"Empathy for one party is always prejudice against another."

Sen. Jeff Sessions, fervid critic of Judge Sonia Sotomayor and President Barack Obama, uttered these startling words in the first hour of the Senate Judiciary Committee confirmation hearings for Sotomayor's elevation to the U.S. Supreme Court.

As professors who strive to teach students that the understanding of texts and of life is deeply enriched by ethical principles of empathy, conscience and compassion, we were left aghast by the empathy-bashing on national television.

What is empathy, and why are Sessions and other conservative Senators saying such terrible things about it?

Empathy is commonly defined as the ability to imagine, identify with, and potentially share another's experiences, perspectives and feelings. It is about process, rather than result, and about intellect as well as emotion.

Given that all of us are both shaped and limited by our lived experiences, how can we engage in effective dialogue, debate and analysis unless we try to comprehend how others think and feel?

Empathy is not a trendy or new-fangled invention of Obama, Sotomayor or even contemporary American culture.

Its rich intellectual tradition includes giants of Western political thought like John Stuart Mill, who argued in "On Liberty" that we must understand others' points of view, right or wrong, to understand, clarify, and, if need be, correct our own positions.

The 19th century British poet Percy Shelley argued that a person, "to be greatly good, must imagine intensely and comprehensively" and must "put himself [or herself] in the place of another and of many others."

Simplistic equations of empathy with bias woefully misinterpret the nature of both concepts. Genuine empathy requires crossing boundaries of identity and circumstance to find common overarching truths.

....

## [What the exercise asks]
Answer these questions about the text on empathy:
(a) Who said "Empathy for one party is always prejudice against another"?
(b) In which work did John Stuart Mill argue that we must understand others' points of view?
(c) Which 19th century British poet is quoted in the text?

## [Dataset excerpts]

....

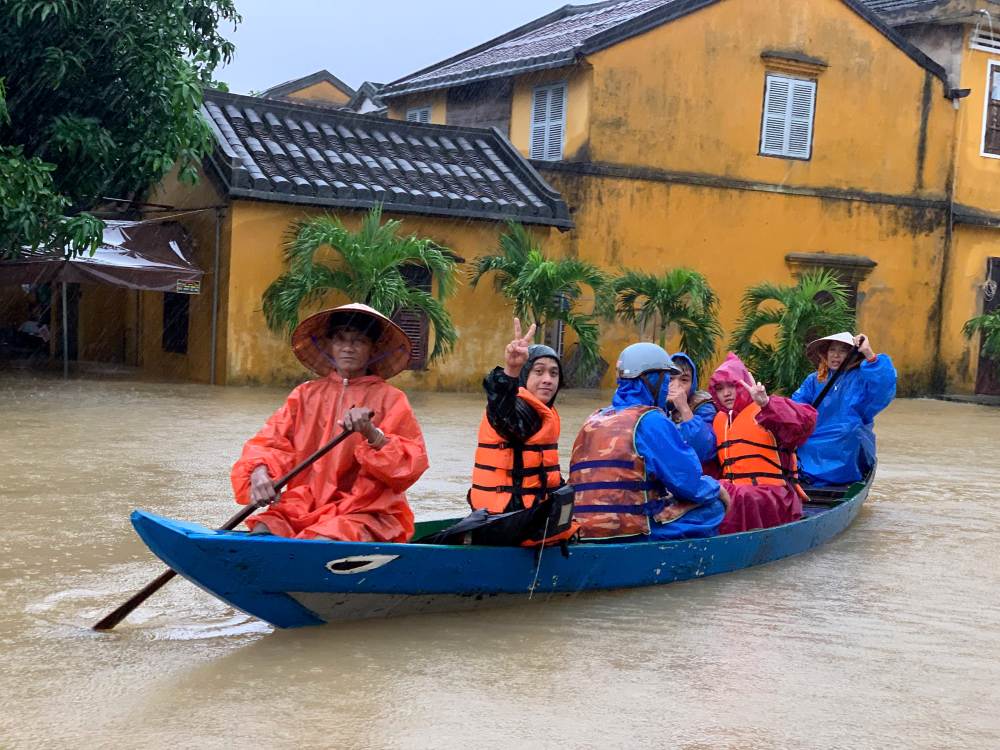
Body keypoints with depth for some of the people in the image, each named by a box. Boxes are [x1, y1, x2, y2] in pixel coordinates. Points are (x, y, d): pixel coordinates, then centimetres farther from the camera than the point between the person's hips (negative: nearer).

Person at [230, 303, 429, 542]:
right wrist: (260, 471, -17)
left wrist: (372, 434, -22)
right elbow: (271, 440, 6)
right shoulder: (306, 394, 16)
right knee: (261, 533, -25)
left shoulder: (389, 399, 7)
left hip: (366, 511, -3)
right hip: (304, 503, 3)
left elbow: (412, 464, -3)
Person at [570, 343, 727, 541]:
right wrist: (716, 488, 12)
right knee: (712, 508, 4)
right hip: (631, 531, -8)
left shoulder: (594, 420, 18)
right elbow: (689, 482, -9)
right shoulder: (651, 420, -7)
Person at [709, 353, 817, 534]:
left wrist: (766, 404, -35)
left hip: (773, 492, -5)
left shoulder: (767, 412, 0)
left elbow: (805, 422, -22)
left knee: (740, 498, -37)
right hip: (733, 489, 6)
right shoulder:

....

## [Answer to the exercise]
(a) Sen. Jeff Sessions
(b) "On Liberty"
(c) Percy Shelley